This book is an introduction to maximum-entropy models of random graphs
with given topological properties and their applications. Its original
contribution is the reformulation of many seemingly different problems
in the study of both real networks and graph theory within the unified
framework of maximum entropy. Particular emphasis is put on the
detection of structural patterns in real networks, on the reconstruction
of the properties of networks from partial information, and on the
enumeration and sampling of graphs with given properties. After a first
introductory chapter explaining the motivation, focus, aim and message
of the book, chapter 2 introduces the formal construction of
maximum-entropy ensembles of graphs with local topological constraints.

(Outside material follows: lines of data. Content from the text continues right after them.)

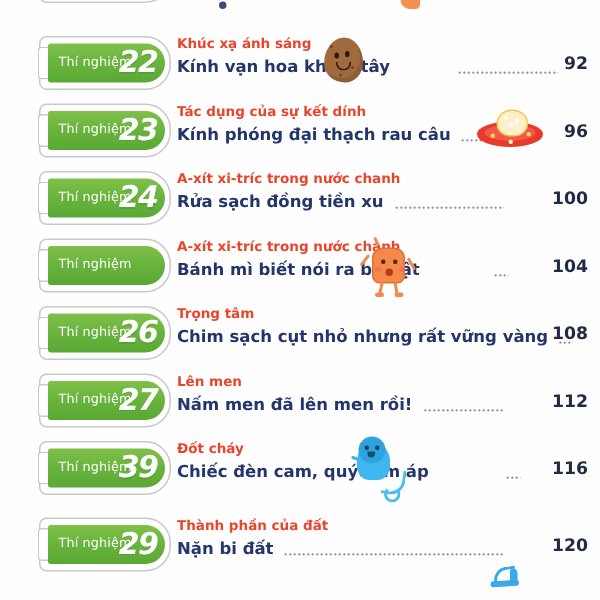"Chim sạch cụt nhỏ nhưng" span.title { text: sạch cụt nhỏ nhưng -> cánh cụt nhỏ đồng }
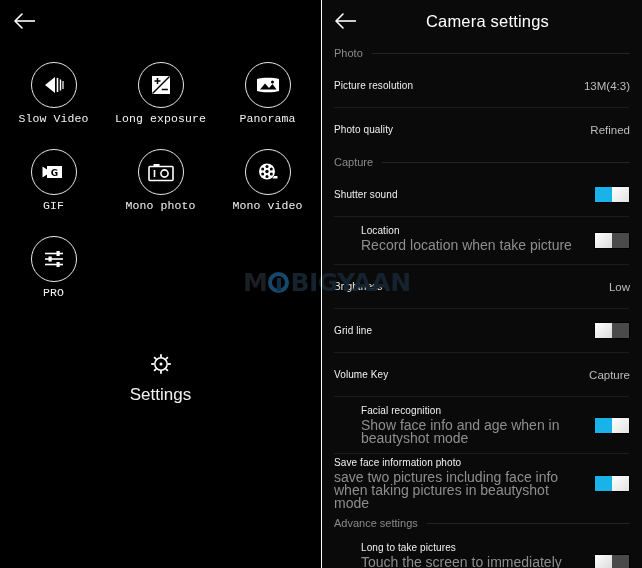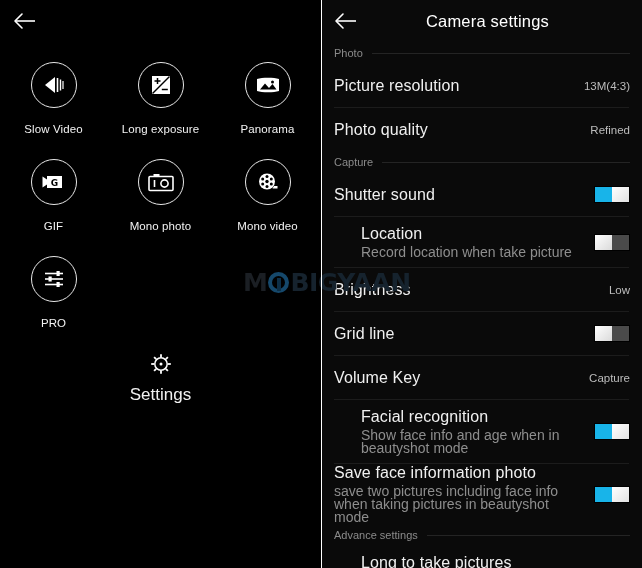"Picture resolution" .row-title { font-size: 16px -> 10px }
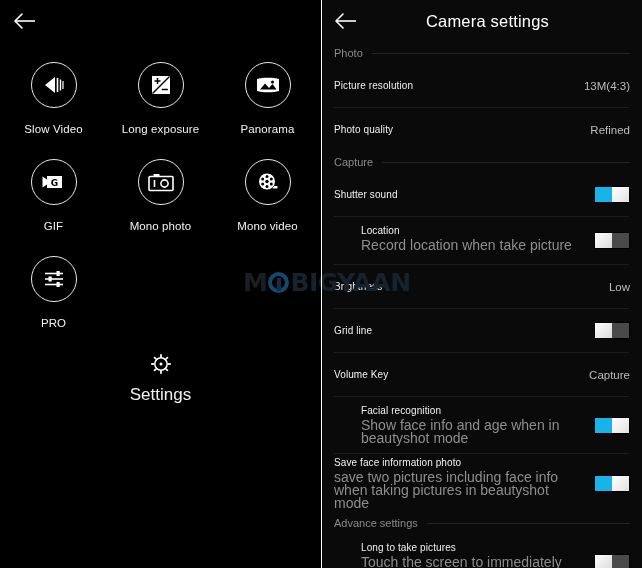"Slow Video" .mode-label { font-family: none -> Liberation Mono, monospace; margin-top: 15px -> 4px }
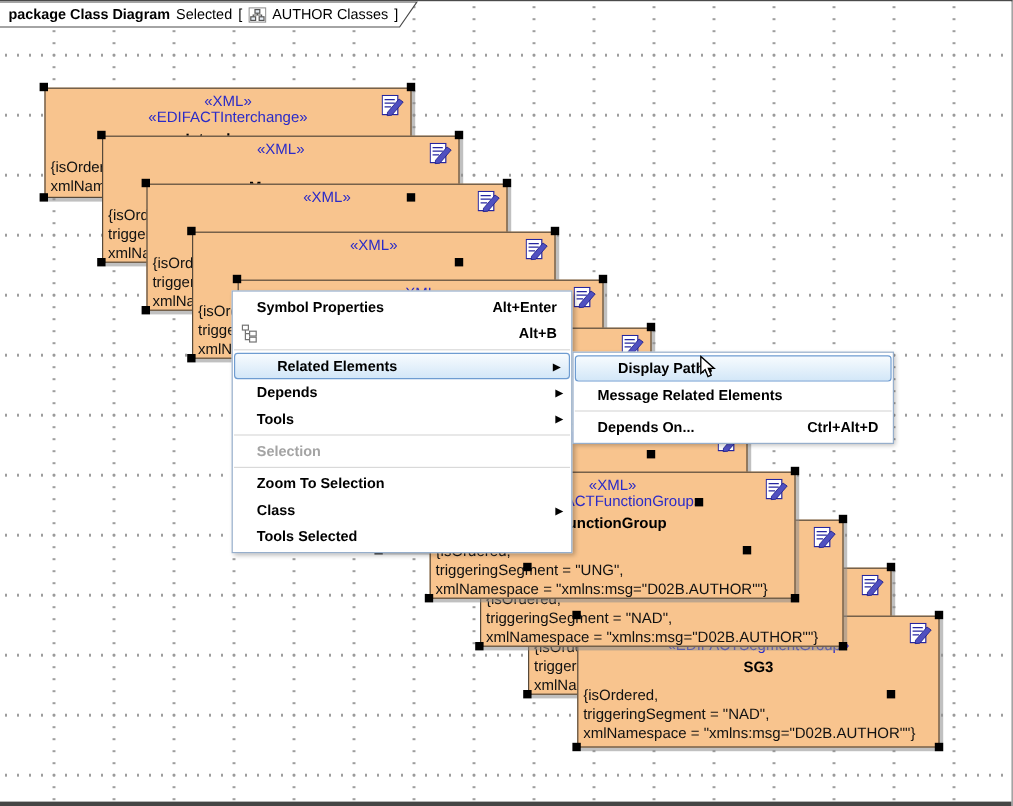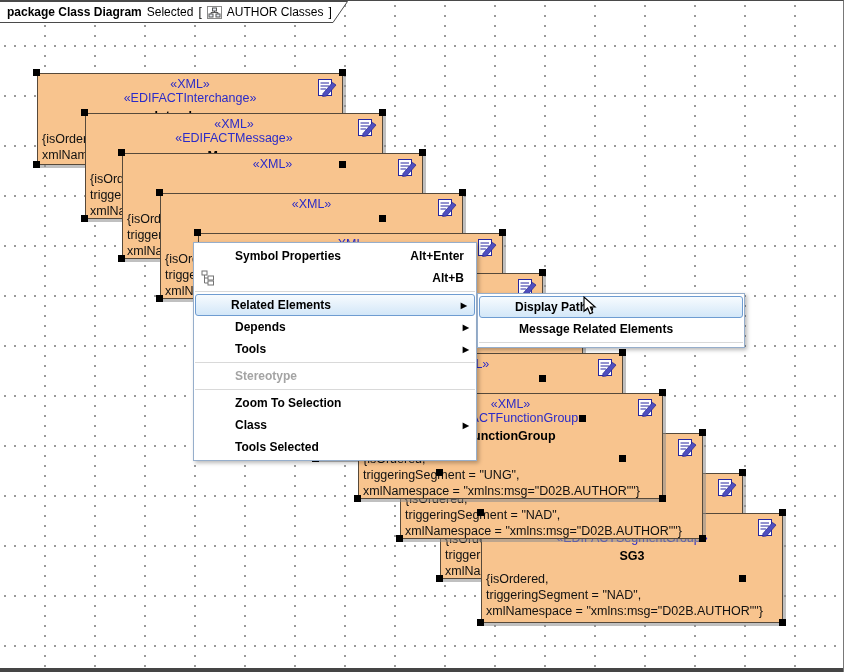"«EDIFACTMessage»" div.st { html: <div>«EDIFACTMessage»</div> -> none }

Chapter 3 focuses on the problem of pattern detection in real networks
and provides a powerful way to disentangle nontrivial higher-order
structural features from those that can be traced back to simpler local
constraints. Chapter 4 focuses on the problem of network reconstruction
and introduces various advanced techniques to reliably infer the
topology of a network from partial local information. Chapter 5 is
devoted to the reformulation of certain "hard" combinatorial operations,
such as the enumeration and unbiased sampling of graphs with given
constraints, within a "softened" maximum-entropy framework. A final
chapter offers various overarching remarks and take-home messages.By
requiring no prior knowledge of network theory, the book targets a broad
audience ranging from PhD students approaching these topics for the
first time to senior researchers interested in the application of
advanced network techniques to their field.